Work request | Turn every line of text in the material below into a numbered list, leaving out any blank lines.

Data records
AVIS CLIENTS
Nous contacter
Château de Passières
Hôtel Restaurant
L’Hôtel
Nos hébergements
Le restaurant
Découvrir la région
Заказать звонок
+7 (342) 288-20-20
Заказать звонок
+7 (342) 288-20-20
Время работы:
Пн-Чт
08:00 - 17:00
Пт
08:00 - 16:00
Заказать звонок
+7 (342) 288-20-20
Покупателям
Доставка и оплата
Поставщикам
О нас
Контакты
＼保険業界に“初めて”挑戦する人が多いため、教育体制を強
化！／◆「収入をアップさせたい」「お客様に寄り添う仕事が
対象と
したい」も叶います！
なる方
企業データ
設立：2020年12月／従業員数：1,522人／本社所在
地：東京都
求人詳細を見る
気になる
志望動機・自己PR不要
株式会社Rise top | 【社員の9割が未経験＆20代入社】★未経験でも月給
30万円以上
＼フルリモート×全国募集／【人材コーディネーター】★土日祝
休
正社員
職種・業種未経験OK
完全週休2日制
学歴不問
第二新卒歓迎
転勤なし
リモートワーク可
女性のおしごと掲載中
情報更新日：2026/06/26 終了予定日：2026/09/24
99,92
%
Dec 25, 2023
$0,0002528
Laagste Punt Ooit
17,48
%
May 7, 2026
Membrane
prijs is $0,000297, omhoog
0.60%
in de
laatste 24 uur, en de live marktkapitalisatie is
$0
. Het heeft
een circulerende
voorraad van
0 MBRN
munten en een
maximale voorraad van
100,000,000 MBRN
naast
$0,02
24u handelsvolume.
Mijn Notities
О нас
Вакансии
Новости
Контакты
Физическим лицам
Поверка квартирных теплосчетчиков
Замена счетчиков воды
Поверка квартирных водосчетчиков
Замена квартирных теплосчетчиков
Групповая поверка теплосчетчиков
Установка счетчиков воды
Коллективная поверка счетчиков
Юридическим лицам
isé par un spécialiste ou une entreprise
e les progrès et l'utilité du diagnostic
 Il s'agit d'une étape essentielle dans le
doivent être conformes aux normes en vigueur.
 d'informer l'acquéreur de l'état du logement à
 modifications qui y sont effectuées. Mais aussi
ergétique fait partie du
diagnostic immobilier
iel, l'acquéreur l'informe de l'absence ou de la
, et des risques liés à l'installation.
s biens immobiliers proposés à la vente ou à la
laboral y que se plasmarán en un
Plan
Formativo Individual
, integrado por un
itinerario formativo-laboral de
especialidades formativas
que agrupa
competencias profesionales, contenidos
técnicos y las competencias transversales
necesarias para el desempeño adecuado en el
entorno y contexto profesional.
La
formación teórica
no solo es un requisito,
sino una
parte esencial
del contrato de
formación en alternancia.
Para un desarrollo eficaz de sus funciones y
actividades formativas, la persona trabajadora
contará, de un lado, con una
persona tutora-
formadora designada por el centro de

Result for this exercise |
1. AVIS CLIENTS
2. Nous contacter
3. Château de Passières
4. Hôtel Restaurant
5. L’Hôtel
6. Nos hébergements
7. Le restaurant
8. Découvrir la région
9. Заказать звонок
10. +7 (342) 288-20-20
11. Заказать звонок
12. +7 (342) 288-20-20
13. Время работы:
14. Пн-Чт
15. 08:00 - 17:00
16. Пт
17. 08:00 - 16:00
18. Заказать звонок
19. +7 (342) 288-20-20
20. Покупателям
21. Доставка и оплата
22. Поставщикам
23. О нас
24. Контакты
25. ＼保険業界に“初めて”挑戦する人が多いため、教育体制を強
26. 化！／◆「収入をアップさせたい」「お客様に寄り添う仕事が
27. 対象と
28. したい」も叶います！
29. なる方
30. 企業データ
31. 設立：2020年12月／従業員数：1,522人／本社所在
32. 地：東京都
33. 求人詳細を見る
34. 気になる
35. 志望動機・自己PR不要
36. 株式会社Rise top | 【社員の9割が未経験＆20代入社】★未経験でも月給
37. 30万円以上
38. ＼フルリモート×全国募集／【人材コーディネーター】★土日祝
39. 休
40. 正社員
41. 職種・業種未経験OK
42. 完全週休2日制
43. 学歴不問
44. 第二新卒歓迎
45. 転勤なし
46. リモートワーク可
47. 女性のおしごと掲載中
48. 情報更新日：2026/06/26 終了予定日：2026/09/24
49. 99,92
50. %
51. Dec 25, 2023
52. $0,0002528
53. Laagste Punt Ooit
54. 17,48
55. %
56. May 7, 2026
57. Membrane
58. prijs is $0,000297, omhoog
59. 0.60%
60. in de
61. laatste 24 uur, en de live marktkapitalisatie is
62. $0
63. . Het heeft
64. een circulerende
65. voorraad van
66. 0 MBRN
67. munten en een
68. maximale voorraad van
69. 100,000,000 MBRN
70. naast
71. $0,02
72. 24u handelsvolume.
73. Mijn Notities
74. О нас
75. Вакансии
76. Новости
77. Контакты
78. Физическим лицам
79. Поверка квартирных теплосчетчиков
80. Замена счетчиков воды
81. Поверка квартирных водосчетчиков
82. Замена квартирных теплосчетчиков
83. Групповая поверка теплосчетчиков
84. Установка счетчиков воды
85. Коллективная поверка счетчиков
86. Юридическим лицам
87. isé par un spécialiste ou une entreprise
88. e les progrès et l'utilité du diagnostic
89.  Il s'agit d'une étape essentielle dans le
90. doivent être conformes aux normes en vigueur.
91.  d'informer l'acquéreur de l'état du logement à
92.  modifications qui y sont effectuées. Mais aussi
93. ergétique fait partie du
94. diagnostic immobilier
95. iel, l'acquéreur l'informe de l'absence ou de la
96. , et des risques liés à l'installation.
97. s biens immobiliers proposés à la vente ou à la
98. laboral y que se plasmarán en un
99. Plan
100. Formativo Individual
101. , integrado por un
102. itinerario formativo-laboral de
103. especialidades formativas
104. que agrupa
105. competencias profesionales, contenidos
106. técnicos y las competencias transversales
107. necesarias para el desempeño adecuado en el
108. entorno y contexto profesional.
109. La
110. formación teórica
111. no solo es un requisito,
112. sino una
113. parte esencial
114. del contrato de
115. formación en alternancia.
116. Para un desarrollo eficaz de sus funciones y
117. actividades formativas, la persona trabajadora
118. contará, de un lado, con una
119. persona tutora-
120. formadora designada por el centro de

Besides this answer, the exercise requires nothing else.